[EXTRACT — start]
Donald Trump’s election galvanized a wave of activism on the left, including the women’s march that some political scientists say was the largest in American history.

Campaigners on the right say they’ve been energized by the election as well, even here in deep-blue Puget Sound.

On a Friday evening in February, activists gather in the windowless meeting room of a public library near the shores of Puget Sound. They’re not happy with the direction the government has taken, and they’re here for training on how to turn frustration into progress.

“Activists often times squander a vast percentage of their resources doing things that actually will produce no significant benefit or change,” Glen Morgan, the trainer they’ve brought in for the evening to help them be more effective in creating change, tells them.
[EXTRACT — finish]
[AVAILABLE DATA — start]
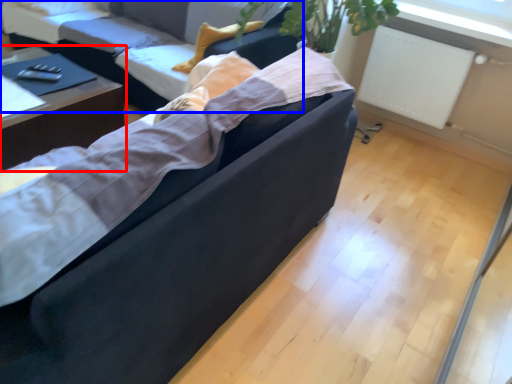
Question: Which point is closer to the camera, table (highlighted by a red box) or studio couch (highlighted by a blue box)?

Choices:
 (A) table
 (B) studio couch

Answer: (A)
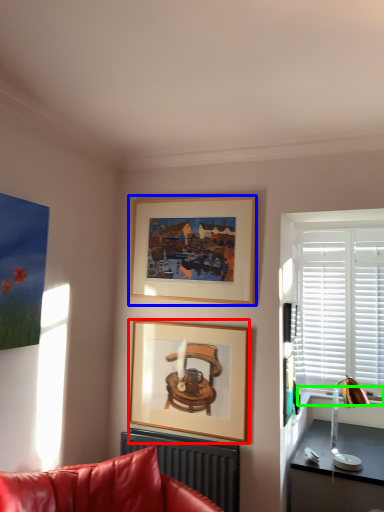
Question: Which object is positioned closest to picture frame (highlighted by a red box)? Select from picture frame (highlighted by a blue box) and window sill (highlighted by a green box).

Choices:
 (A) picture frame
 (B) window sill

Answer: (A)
[AVAILABLE DATA — finish]
[AVAILABLE DATA — start]
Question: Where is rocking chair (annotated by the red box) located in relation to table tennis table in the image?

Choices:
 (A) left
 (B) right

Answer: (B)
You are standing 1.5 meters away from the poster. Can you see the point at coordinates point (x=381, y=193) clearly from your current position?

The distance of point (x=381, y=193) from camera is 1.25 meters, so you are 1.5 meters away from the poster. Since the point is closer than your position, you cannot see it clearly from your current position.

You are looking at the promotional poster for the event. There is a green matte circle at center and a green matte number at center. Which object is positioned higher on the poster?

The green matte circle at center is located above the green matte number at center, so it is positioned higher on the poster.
[AVAILABLE DATA — finish]
WORK INSTRUCTION A: In the passage about activism after the election, who is the trainer brought in for the evening?
WORK INSTRUCTION B: From the entries, put the lines from the one with "Question: Where is" up to and including the one with "The distance of" into a Markdown table with the columns Row and Entry line, skipping blank lines.
The entries have no connection to the text.

EXERCISE SOLUTION A: Glen Morgan

EXERCISE SOLUTION B:
| Row | Entry line |
|---|---|
| 1 | Question: Where is rocking chair (annotated by the red box) located in relation to table tennis table in the image? |
| 2 | Choices: |
| 3 |  (A) left |
| 4 |  (B) right |
| 5 | Answer: (B) |
| 6 | You are standing 1.5 meters away from the poster. Can you see the point at coordinates point (x=381, y=193) clearly from your current position? |
| 7 | The distance of point (x=381, y=193) from camera is 1.25 meters, so you are 1.5 meters away from the poster. Since the point is closer than your position, you cannot see it clearly from your current position. |